TUITION fees must rise by 100 per cent to £6,000 a year if universities are to cover their teaching costs, is the main conclusion from a survey of university managers.
The managers also suggest that the fees for science subjects will have to be raised by over 200 per cent to a basic £10,000 a year.
A recent report said undergraduates were now paying £13,000 a year in fees and maintenance costs and that they could not manage their finances.
The Chancellors of the elite universities however, have their own ‘Ivy League’ target for fees of £18,000 a year.
The working class and the middle class are to be priced out of higher education, which is to be a preserve of the rich. To emphasise this point, one Russell Group manager suggested families should expect to save much more for their children’s education.
Families will be expected to save to finance their childrens’ university education, while at the same time they save to finance their own retirement, and while they may also be paying a big chunk of their own parents’ £500-a-week-plus fees for residential care homes.

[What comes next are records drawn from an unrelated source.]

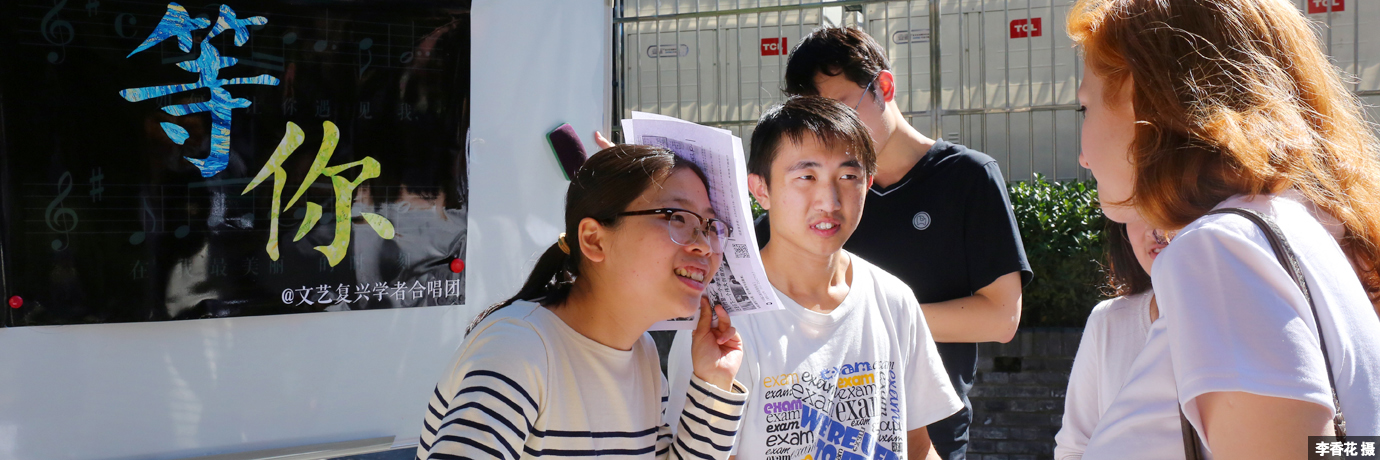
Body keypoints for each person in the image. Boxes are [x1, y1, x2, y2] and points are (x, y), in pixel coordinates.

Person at [1068, 0, 1380, 457]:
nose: (1082, 156)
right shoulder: (1291, 228)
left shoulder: (1219, 248)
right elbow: (1337, 448)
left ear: (1144, 100)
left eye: (1085, 107)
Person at [754, 26, 1032, 460]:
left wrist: (875, 322)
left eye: (842, 106)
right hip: (818, 433)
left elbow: (1001, 317)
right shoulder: (800, 207)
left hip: (932, 430)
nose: (834, 128)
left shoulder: (968, 177)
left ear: (883, 86)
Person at [666, 96, 962, 460]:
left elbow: (918, 447)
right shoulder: (717, 325)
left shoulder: (894, 299)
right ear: (760, 189)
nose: (829, 201)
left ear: (868, 184)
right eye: (806, 177)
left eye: (848, 177)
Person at [415, 145, 750, 460]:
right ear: (594, 240)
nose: (704, 245)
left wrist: (713, 381)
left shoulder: (642, 354)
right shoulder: (519, 347)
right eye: (676, 217)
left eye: (709, 225)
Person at [1053, 219, 1166, 460]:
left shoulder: (1239, 320)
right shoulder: (1107, 320)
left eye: (1171, 205)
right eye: (1137, 210)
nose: (1155, 230)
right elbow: (1074, 448)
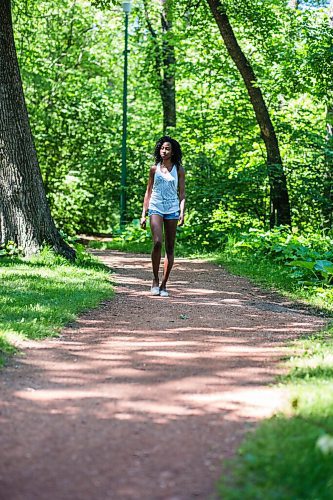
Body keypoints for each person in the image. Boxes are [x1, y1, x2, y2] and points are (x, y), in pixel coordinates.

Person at [140, 136, 186, 297]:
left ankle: (165, 284)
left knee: (170, 247)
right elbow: (148, 191)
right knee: (158, 242)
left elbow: (182, 193)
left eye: (167, 149)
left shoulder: (179, 169)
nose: (164, 151)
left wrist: (182, 212)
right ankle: (154, 280)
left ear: (173, 152)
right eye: (162, 148)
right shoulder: (154, 169)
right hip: (156, 207)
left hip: (172, 209)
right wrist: (143, 214)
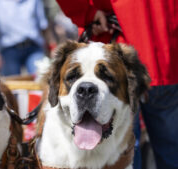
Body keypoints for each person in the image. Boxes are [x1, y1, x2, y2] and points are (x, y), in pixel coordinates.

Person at [56, 0, 178, 169]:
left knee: (121, 154)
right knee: (170, 150)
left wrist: (86, 13)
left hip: (116, 55)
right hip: (165, 51)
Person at [0, 0, 56, 76]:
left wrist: (52, 46)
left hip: (33, 47)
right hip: (9, 50)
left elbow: (43, 25)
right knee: (11, 83)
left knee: (42, 77)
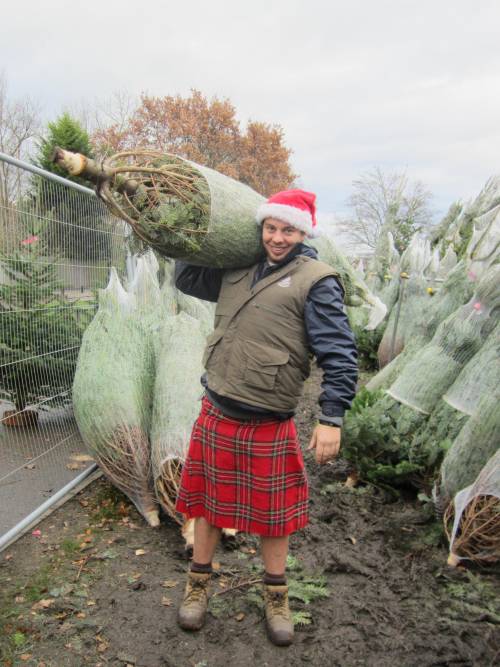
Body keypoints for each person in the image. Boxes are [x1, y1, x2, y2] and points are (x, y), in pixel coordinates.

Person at [174, 189, 358, 646]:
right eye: (271, 228)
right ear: (261, 228)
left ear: (303, 233)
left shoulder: (317, 280)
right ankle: (197, 586)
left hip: (268, 421)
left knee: (274, 518)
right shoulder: (236, 266)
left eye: (288, 230)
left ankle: (276, 596)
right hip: (217, 408)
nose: (277, 238)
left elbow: (340, 354)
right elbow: (187, 278)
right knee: (206, 506)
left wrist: (331, 417)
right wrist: (177, 234)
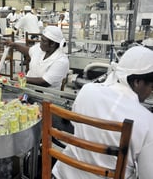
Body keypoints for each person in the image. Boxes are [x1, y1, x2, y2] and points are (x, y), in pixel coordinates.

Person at [52, 46, 153, 179]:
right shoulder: (147, 121)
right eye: (151, 86)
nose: (151, 92)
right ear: (137, 82)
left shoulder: (87, 90)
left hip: (63, 174)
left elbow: (74, 124)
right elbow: (148, 174)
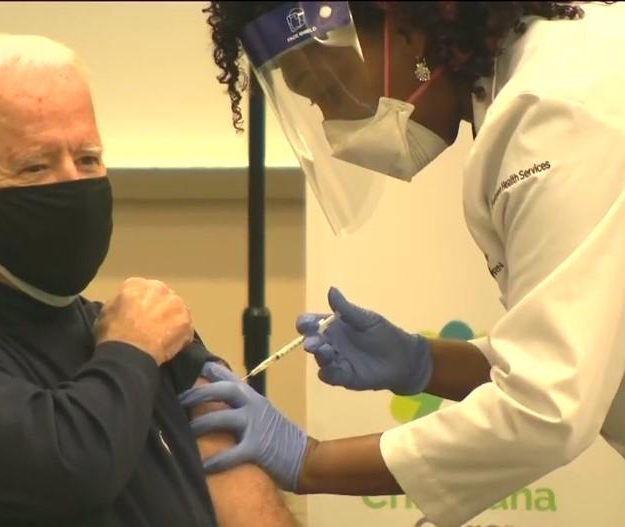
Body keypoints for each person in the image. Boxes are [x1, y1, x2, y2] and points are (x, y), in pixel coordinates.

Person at [180, 2, 625, 526]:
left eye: (325, 89)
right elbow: (579, 349)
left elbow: (546, 408)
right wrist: (424, 363)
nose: (331, 124)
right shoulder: (550, 77)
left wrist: (311, 461)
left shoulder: (553, 112)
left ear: (407, 35)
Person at [0, 34, 297, 527]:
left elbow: (252, 512)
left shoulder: (148, 335)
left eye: (88, 159)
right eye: (34, 166)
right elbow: (72, 470)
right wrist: (132, 348)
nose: (75, 184)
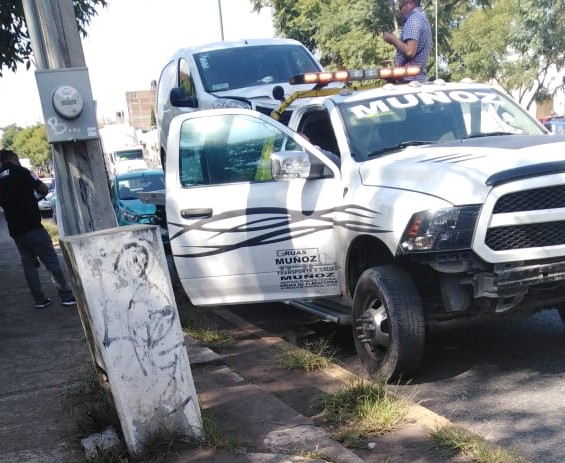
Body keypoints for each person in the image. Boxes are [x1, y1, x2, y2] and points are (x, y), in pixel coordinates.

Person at [0, 149, 76, 309]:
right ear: (13, 158)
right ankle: (66, 296)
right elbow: (43, 189)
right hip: (33, 226)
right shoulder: (22, 171)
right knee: (51, 261)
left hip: (15, 230)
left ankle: (39, 300)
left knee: (28, 264)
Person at [383, 0, 432, 82]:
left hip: (410, 81)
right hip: (416, 80)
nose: (399, 10)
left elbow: (409, 51)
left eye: (400, 6)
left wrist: (393, 40)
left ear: (410, 4)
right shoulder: (421, 18)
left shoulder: (414, 19)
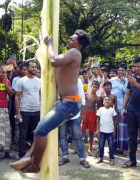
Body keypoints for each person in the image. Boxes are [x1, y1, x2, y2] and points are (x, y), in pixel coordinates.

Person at [10, 29, 90, 173]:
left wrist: (49, 45)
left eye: (72, 39)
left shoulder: (75, 53)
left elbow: (54, 61)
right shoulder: (70, 54)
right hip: (65, 102)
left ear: (79, 46)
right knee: (40, 128)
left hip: (69, 104)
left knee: (41, 130)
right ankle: (27, 157)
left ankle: (35, 165)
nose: (68, 40)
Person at [58, 78, 90, 168]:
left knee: (78, 136)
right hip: (62, 113)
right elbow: (57, 96)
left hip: (75, 113)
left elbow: (82, 97)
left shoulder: (77, 80)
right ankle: (65, 156)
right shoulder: (60, 79)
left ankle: (82, 158)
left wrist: (82, 113)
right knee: (63, 136)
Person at [15, 61, 41, 158]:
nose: (35, 68)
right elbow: (17, 97)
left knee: (36, 134)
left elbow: (41, 96)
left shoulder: (40, 81)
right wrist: (18, 113)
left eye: (36, 67)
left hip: (37, 111)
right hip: (25, 111)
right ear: (27, 68)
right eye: (32, 67)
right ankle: (21, 156)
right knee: (23, 135)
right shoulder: (21, 81)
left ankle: (33, 155)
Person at [109, 64, 128, 155]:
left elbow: (127, 93)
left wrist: (124, 82)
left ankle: (124, 148)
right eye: (119, 70)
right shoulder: (112, 80)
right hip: (112, 108)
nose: (120, 72)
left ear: (125, 72)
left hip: (122, 108)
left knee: (123, 129)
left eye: (122, 70)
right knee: (113, 128)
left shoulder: (127, 81)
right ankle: (113, 147)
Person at [96, 96, 117, 166]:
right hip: (102, 131)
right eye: (105, 100)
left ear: (111, 102)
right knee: (101, 145)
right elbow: (98, 120)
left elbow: (115, 120)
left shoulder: (112, 110)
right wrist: (98, 129)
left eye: (108, 100)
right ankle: (101, 157)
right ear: (103, 102)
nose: (107, 101)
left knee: (111, 145)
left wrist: (114, 130)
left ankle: (111, 159)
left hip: (110, 131)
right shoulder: (100, 109)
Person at [81, 81, 100, 156]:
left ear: (98, 88)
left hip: (93, 114)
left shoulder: (97, 98)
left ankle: (90, 148)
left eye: (96, 87)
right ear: (91, 86)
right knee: (82, 131)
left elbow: (98, 108)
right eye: (93, 86)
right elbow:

What is being proposed is massive indebtedness from the cradle to the grave for millions of families.
This is the state of affairs that both Tony Blair and Gordon Brown have delivered to Britain over their 10 years of government.
Since the £3,000 top-up fees were introduced in September last year university entrants have fallen by three per cent, to 16,000 less enrolments. Doubling and trebling variable top up fees will see the number of enrolements fall by many tens of thousands. They will all have excellent grades, but not enough cash to purchase a university education.
Additionally, many of the university vice chancellors are advising that the Treasury must make student loans more expensive to cover the unpaid debts left by pauperised students. The Blair government is now writing off £1bn a year in outstanding student loans.
The £6,000 fee is due to make its appearance after the next review of fees in 2009.
Meanwhile, the privatisation of secondary education continues with the Academy schools where businessmen and the very rich are able to purchase the right to establish the school curriculum after a donation to the project.
A government report wants to see the same ‘successful’ men and women able to become school heads.
It will be a new type of school head, a non-teacher who has been a success in business. They are to be heads of adminstration. This is because the Blair-Brown regime wants modern schools to diversify and offer a multitude of services to the community.
It wants business ethics applied to teaching, the practical aspects of which will be overseen by a qualified teacher marshalling a small army of teaching assistants.
The teacher’s duty will be to set the lessons for the assistants, so that they remain one lesson ahead of those who they are teaching.
Schools Minister Jim Knight said that the report’s recommendations would be fully discussed with the teaching and support staff unions before any action was taken.
Steve Sinnott, general secretary of the National Union of Teachers (NUT), said: ‘Moves to divorce the leadership of schools from teaching and learning and replacing heads with chief executives will make things worse.’
The privatisation of education must be stopped. Fees and student loans must be abolished in university education, and free state education and students’ grants restored. The Academy system must be abolished and a properly funded comprehensive system also restored.
This means bringing down the Blair government and bringing in a workers’ government that will carry out socialist policies.